○まずは「女たちの戦争と平和資料館」を訪問しての感想と意見の交流からはじめる。大学でテキストをつうじて学んでいたはずのことが,資料館では「初体験」として受け止められ,また言葉としてどこか「遠さ」を感じながらも学んでいると自覚のあったことか,肌をとおして理解される。その理解されることのあまりの重さに,「このうえ『ナヌムの家』に行くのは正直こわい」とも。問題の解決に向けて,自分たちに何ができるかを話し合う。学内報告会など毎年行なっていることに加えて,「パネルの展示ができないか」などの新しいアイデアも出る。また「いままでの2冊の本のさらに導入となるような絵本がつくれないか」という意見もでる。今年のゼミには描き手がいるのである。議論は夏休みまでの持ち越しとする。
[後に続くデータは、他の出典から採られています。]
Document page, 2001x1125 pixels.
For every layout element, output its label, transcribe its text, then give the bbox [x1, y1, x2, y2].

○資料館で入手したビデオ『中国・武漢に生きる元朝鮮人「慰安婦」 河床淑さんの証言』を見る。1944年17才で「慰安婦」とされた河さんは,窓には鉄格子がはめられた「慰安所」での日々を強要される。2003年に58年ぶりに朝鮮の土を踏むが,2005年には中国にもどられたという。
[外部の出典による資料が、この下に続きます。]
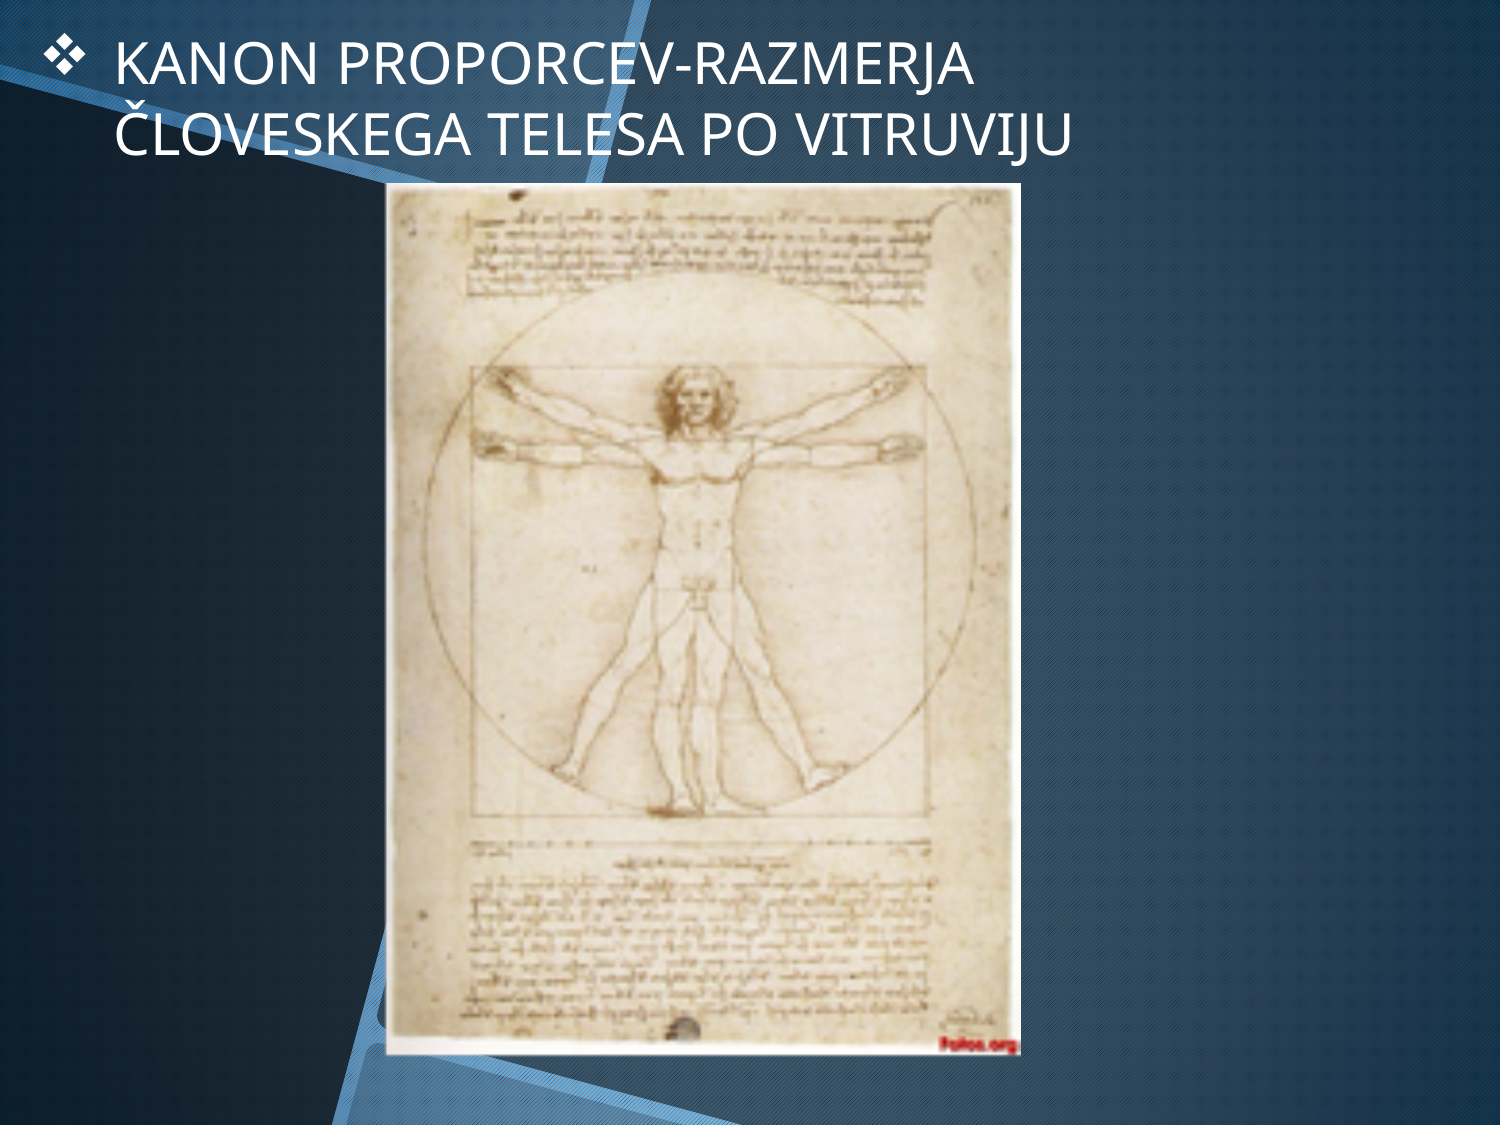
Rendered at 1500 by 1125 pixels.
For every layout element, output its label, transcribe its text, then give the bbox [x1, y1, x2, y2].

text_box KANON PROPORCEV-RAZMERJA ČLOVESKEGA TELESA PO VITRUVIJU [23, 19, 1217, 174]
picture [383, 183, 1021, 1061]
○ゼミの後期のテーマは「はたらく女性」の問題であり,3年生はこれから就職活動を体験する学年でもある。「仕事を探す」ということを,自主的に,たくさんの大人の体験に学びながら,どの分野に社会貢献(参加)の場を見つけ出すかを,中長期の展望をもって人生を創造することと伝えてみる。「就職活動をどうすれば良いか」という技術的な問題は,先輩に尋ねればただちに解決する簡単なこと。問題は,自分の人生を自分の力で切り開く覚悟を,ただちに日々の行動にうつしていくこと。簡単な形は,自分の将来についての「夢」と,それを実現する具体的な方法を毎日の「日記」に記して実践すること。
○後期のゼミで作成する『輝いてはたらきたいアナタへ』(仮題)についても内容の構想を練る。これもまたいかにして就職マニュアル本にせず,しかし,若い女性の就職活動やはたらくことをはげます本にすることができるかというところが工夫のしどころこになる。
○最後に9月10日の「ナヌム訪問直前学習会」の報告分担を確認する。靖国神社見学の感想交流から,吉見義明『従軍慰安婦』の概括的な復習,『ハルモニからの宿題』から上野・石川論文の学習へとすすむ。他にいくつかのビデオをながめ,また参加してくれる学外のみなさんから自己紹介や学びの意見をえることで概ね時間は一杯になるものと思う。